Bu düzeltmeden sonra bahsimize dönelim:
l “KCK tutukluları serbest bırakılacak ve dava düşürülüp”, Kürtçülerin “TBMM’de en geniş, adil ve gerçekçi temsili sağlanacakmış” l Kürtçülerin ve dağdakilerin serbest siyaset yapmalarının önü açılacakmış. l TCK ve TMK’nun etnik siyaseti engelleyen\super\nosupersub maddeleri değiştirilecekmiş. l “Eylemsizlik kararının sürmesi için, TSK ve güvenlik güçleri, PKK’nın silahlı unsurlarına yönelik operasyonları durduracakmış.” l “Askeri otorite kesin olarak sivil otoriteye tabi kılınacakmış.” l “Üç yıl içinde hükümetin değişmesi ihtimaline karşı, ’bir yol haritasının’hazırlanması ve ’garantörlüğü’nü devlet kurumlarının üstlenmesi gerekiyormuş.” l “Yeni bir anayasa hazırlanması ve yeni anayasada yeni bir vatandaşlık tarifinin yapılması şartmış.” l “Yeni anayasada, anadilde eğitim ve öğretim konusunun tatminkar bir çözüme ulaştırılması gerekliymiş.” l “Yeni anayasayla ’Kürtlere yeni bir statü’kazandırılması, çözüm sürecinde belirleyici olacakmış.” l Yeni statüden kastın, “kendilerini yönetme konumunda, (özerklik) olmalarıymış” l Çözüm müzakerelerinde “Öcalan’ın taraf olarak kabulü” önemliymiş. Bunun için “kısa dönemde ev gözetiminde tutulması, sonra da serbest bırakılması gerekiyormuş. l “Dağdakiler ve PKK’dan ayrılmış yurt dışındaki binlerce kaçağa da aşamalı bir af uygulanmalıymış.” l “Kandil’deki 60-65 yöneticinin siyasi hayata katılmaları, Öcalan’a uygulanacak zamanlama ile eş zamanlı olarak tasarlanmalıymış.” l “PKK’nın silahlı güçlerini muhafaza etmesi, örgütün ve örgüt üzerinde Öcalan’ın etkisinin devamı için zorunluymuş, bu devletle görüşmede vazgeçilemez bir kozmuş. l 12.06.2011 sonrasında sorunun çözümü için yeni bir süreç başlayacakmış, ‘nihai noktası silahsızlanma’ olan bu süreç, ‘uluslar arası taahhütler’e de bağlıymış, bundan kastın bölge ve müttefik ülkelermiş. Rapor heyecanlı bir de müjde veriyor. “Sorunu Türkiye çözerse, bölgedeki bütün Kürtler Türkiye’den yana olur. İran’ın içine, savunma hattını (acaba kime karşı?) Irak’ın ortasına kadar uzatmış olur.
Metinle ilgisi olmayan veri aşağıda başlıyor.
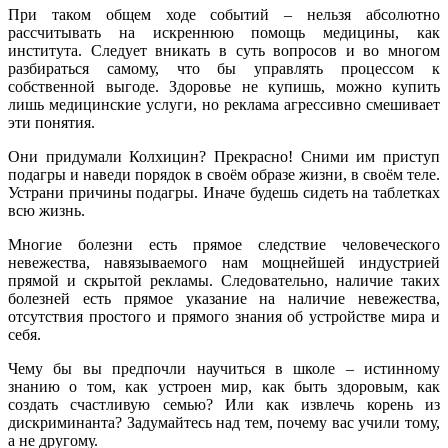
При таком общем ходе событий – нельзя абсолютно
рассчитывать на искреннюю помощь медицины, как
института. Следует вникать в суть вопросов и во многом
разбираться самому, что бы управлять процессом к
собственной выгоде. Здоровье не купишь, можно купить
лишь медицинские услуги, но реклама агрессивно смешивает
эти понятия.
Они придумали Колхицин? Прекрасно! Сними им приступ
подагры и наведи порядок в своём образе жизни, в своём теле.
Устрани причины подагры. Иначе будешь сидеть на таблетках
всю жизнь.
Многие болезни есть прямое следствие человеческого
невежества, навязываемого нам мощнейшей индустрией
прямой и скрытой рекламы. Следовательно, наличие таких
болезней есть прямое указание на наличие невежества,
отсутствия простого и прямого знания об устройстве мира и
себя.
Чему бы вы предпочли научиться в школе – истинному
знанию о том, как устроен мир, как быть здоровым, как
создать счастливую семью? Или как извлечь корень из
дискриминанта? Задумайтесь над тем, почему вас учили тому,
а не другому.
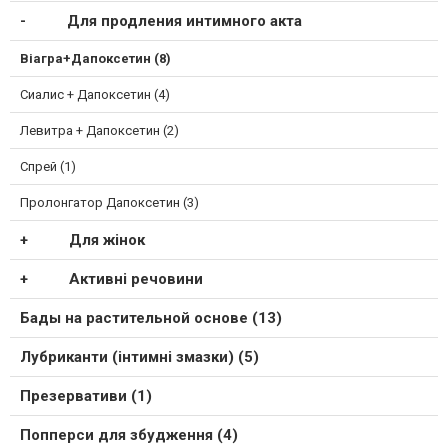
Для продления интимного акта
Віагра+Дапоксетин (8)
Сиалис + Дапоксетин (4)
Левитра + Дапоксетин (2)
Спрей (1)
Пролонгатор Дапоксетин (3)
Для жінок
Активні речовини
Бады на растительной основе (13)
Лубриканти (інтимні змазки) (5)
Презервативи (1)
Попперси для збудження (4)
Suriye’ye de yansır. Türkiye’yi müthiş güçlendirir.” Eyvallah. Yoksa şu Türkiye’yi bölünmüş gösteren haritalar yırtılıyor da haberimiz mi yok?  Kimlerle görüşülmüş? Bakalım:
Devlet ve Hükümetten (A.Gül-S.Ergin-B.Atalay-H.Fidan-E.Ala-M.Özçelik-E.Selcen-C.Öneş), Siyasi Partilerden (AKP, Ö.Çelik-CHP, S. Tanrıkulu), PKK (M.Karayılan-Z.Aydar-R.Kartal-M.Ayata-B.Tekin-Z.Serhat), PKK’dan ayrılanlar (O.Öcalan-H.Ataç-H.Sarıkaya-N.Taş), BDP ve DTK’den (A.Türk-L.Zana-O.Baydemir-A.Demirtaş), STK’lardan (M.Aktar-Ş.Bedirhanoğlu-Ü.Fırat), Siyasetçilerden (K.Burkay-Y.Kaya-M.Tek-H.Haşimi-İ.Dündar-C.Kapmaz-S.Okçuoğlu-İ.Işık-O.Miroğlu), Iraklı Kürtçüler (C.Talabani-Neçirvan Barzani-F.Hüseyin-K.Sincari)
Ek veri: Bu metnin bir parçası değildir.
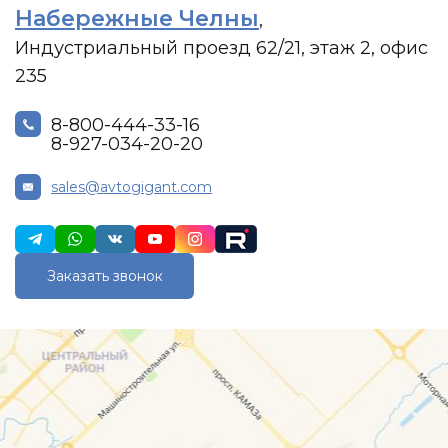
Набережные Челны
,
Индустриальный проезд 62/21, этаж 2, офис
235
8-800-444-33-16
8-927-034-20-20
sales@avtogigant.com
Заказать звонок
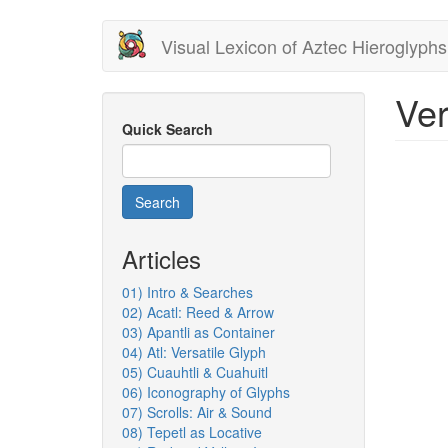
Skip
Visual Lexicon of Aztec Hieroglyphs
to
main
content
Ver
Quick Search
Search
Articles
01) Intro & Searches
02) Acatl: Reed & Arrow
03) Apantli as Container
04) Atl: Versatile Glyph
05) Cuauhtli & Cuahuitl
06) Iconography of Glyphs
07) Scrolls: Air & Sound
08) Tepetl as Locative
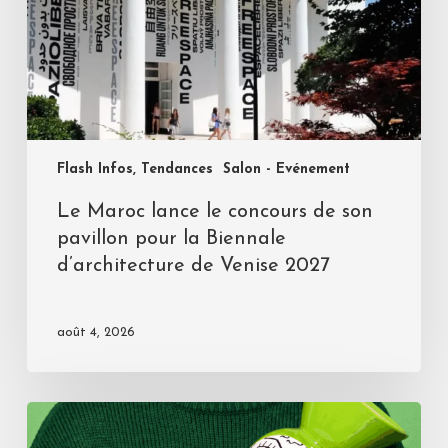
Flash Infos, Tendances
Salon - Evénement
Le Maroc lance le concours de son
pavillon pour la Biennale
d’architecture de Venise 2027
août 4, 2026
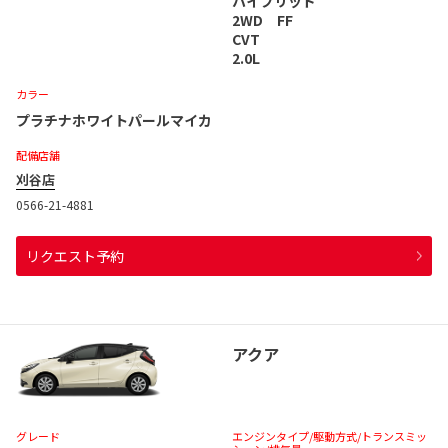
ハイブリッド
2WD FF
CVT
2.0L
カラー
プラチナホワイトパールマイカ
配備店舗
刈谷店
0566-21-4881
リクエスト予約
アクア
グレード
エンジンタイプ
/駆動方式/
トランスミッ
Peki Kürtçü olmayanlarla görüşülmemiş mi? Mesela MHP ile. Cevabını rapordan okuyalım: “MHP ile olumsuz tavrından dolayı görüşülmemiştir. ‘Teröristlerin Türk adaletine teslim olması’ ya da ’Eşkıyaya haddinin bildirilmesi’ gibi söylemleri parti pozisyonu haline getirmiş olan MHP’nin anlamlı bir katkı yapacağı düşünülmemiştir.”
Demek ki Türkiye’nin birliğini istemek “olumsuz bir tavırdır.” O halde bu, nasıl bölüneceğimizin raporudur.